In our town there were issues with the mail, so not everyone always received the forms. If they didn't fill them in, their benefits would be cut. Some people are disabled or seriously ill, so they'd have to pay for bus tickets because they couldn't walk, or would have to re-schedule hospital appointments to hand it in. Many people on benefits have debts and we'd refer them to a debt relief charity. The charity would make them reroute all their mail directly to their office so things wouldn't get lost. But that meant the charity had to send back the form to the person in time and that didn't always happen, and, as I said, mail sometimes got lost in our town.

• Plain-text document sources:
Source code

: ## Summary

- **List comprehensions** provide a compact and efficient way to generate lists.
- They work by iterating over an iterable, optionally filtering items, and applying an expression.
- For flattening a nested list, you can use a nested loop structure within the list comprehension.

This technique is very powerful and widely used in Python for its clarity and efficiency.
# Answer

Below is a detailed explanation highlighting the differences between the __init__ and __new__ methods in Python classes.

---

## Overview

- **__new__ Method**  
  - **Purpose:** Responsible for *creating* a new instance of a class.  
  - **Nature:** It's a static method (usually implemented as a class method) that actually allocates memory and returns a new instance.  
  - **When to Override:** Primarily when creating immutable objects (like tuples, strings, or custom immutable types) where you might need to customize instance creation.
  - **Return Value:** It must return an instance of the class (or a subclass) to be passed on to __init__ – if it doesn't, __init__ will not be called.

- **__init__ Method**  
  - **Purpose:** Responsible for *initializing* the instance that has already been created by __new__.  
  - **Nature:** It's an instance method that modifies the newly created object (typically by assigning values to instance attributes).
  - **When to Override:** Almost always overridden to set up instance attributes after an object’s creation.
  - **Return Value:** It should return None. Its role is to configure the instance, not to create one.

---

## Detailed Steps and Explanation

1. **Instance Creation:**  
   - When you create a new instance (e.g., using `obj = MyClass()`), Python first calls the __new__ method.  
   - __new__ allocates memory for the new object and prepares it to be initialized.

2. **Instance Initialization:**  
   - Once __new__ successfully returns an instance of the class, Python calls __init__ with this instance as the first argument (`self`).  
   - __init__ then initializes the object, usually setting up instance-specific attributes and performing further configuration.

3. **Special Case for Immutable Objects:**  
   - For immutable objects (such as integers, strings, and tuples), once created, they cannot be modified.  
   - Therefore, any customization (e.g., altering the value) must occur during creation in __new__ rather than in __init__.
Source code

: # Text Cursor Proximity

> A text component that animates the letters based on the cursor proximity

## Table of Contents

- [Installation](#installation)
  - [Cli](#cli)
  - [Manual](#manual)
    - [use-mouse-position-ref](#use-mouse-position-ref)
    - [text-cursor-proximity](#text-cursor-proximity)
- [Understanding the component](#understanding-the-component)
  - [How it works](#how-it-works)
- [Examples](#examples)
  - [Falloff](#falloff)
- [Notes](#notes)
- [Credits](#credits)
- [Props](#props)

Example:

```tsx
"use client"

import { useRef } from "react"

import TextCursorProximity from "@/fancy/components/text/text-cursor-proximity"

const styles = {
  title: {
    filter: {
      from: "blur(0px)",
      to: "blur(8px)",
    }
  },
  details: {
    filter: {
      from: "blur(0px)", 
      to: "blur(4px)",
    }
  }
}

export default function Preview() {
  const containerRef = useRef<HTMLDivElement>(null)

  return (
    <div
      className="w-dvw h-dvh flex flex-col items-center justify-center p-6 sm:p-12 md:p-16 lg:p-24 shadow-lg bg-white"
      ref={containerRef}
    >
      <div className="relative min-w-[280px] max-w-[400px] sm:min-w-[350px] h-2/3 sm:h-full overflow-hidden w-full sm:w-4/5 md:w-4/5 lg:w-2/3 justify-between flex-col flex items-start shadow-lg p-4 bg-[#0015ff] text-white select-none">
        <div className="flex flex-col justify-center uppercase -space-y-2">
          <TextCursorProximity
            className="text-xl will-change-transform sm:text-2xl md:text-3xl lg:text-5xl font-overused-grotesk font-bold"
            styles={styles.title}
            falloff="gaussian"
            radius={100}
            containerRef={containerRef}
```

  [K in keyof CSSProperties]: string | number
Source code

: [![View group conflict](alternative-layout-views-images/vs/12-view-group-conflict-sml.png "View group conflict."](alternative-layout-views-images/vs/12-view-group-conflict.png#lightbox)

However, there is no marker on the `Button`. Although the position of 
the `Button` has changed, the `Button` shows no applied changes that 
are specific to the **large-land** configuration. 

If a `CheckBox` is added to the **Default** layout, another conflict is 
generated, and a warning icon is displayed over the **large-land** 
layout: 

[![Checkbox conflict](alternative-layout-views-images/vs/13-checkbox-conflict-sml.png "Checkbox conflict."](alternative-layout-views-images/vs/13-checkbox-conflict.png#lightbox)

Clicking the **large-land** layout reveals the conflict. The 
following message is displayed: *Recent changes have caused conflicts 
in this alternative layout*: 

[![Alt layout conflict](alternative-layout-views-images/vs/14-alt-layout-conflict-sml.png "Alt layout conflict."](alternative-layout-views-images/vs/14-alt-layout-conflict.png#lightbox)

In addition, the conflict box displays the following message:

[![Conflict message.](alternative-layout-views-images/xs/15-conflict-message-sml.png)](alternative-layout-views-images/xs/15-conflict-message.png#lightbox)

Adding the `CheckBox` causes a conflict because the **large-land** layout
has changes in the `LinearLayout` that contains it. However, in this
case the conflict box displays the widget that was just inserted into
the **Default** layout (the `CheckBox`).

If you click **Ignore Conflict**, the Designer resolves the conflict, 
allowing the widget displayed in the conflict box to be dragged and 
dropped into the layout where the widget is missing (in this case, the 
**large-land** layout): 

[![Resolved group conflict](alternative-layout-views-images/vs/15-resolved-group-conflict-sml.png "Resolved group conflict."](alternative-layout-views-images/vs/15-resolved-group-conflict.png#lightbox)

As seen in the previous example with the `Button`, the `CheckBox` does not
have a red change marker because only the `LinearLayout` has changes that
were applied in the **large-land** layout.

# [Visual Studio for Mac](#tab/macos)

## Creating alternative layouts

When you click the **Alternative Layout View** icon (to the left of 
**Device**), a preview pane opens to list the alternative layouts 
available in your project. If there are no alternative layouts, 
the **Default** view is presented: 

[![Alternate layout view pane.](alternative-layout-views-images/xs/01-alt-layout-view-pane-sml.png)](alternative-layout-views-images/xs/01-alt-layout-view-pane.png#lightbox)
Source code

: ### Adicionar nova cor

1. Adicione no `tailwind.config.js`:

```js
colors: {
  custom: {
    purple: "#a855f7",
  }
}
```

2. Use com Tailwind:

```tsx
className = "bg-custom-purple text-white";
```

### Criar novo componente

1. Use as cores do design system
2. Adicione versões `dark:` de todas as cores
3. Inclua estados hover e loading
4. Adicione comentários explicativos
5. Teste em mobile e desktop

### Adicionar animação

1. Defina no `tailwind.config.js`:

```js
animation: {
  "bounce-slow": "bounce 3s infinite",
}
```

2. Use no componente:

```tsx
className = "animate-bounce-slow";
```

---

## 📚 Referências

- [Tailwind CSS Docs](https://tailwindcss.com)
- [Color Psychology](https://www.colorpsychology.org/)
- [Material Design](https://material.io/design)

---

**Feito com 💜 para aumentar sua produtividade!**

• Activity: Could you print the passage about benefit forms and lost mail word for word, between "In our town there" and "in our town.", inclusive? Draw only on the passage about benefit forms and lost mail.

• Finished exercise:
In our town there were issues with the mail, so not everyone always received the forms. If they didn't fill them in, their benefits would be cut. Some people are disabled or seriously ill, so they'd have to pay for bus tickets because they couldn't walk, or would have to re-schedule hospital appointments to hand it in. Many people on benefits have debts and we'd refer them to a debt relief charity. The charity would make them reroute all their mail directly to their office so things wouldn't get lost. But that meant the charity had to send back the form to the person in time and that didn't always happen, and, as I said, mail sometimes got lost in our town.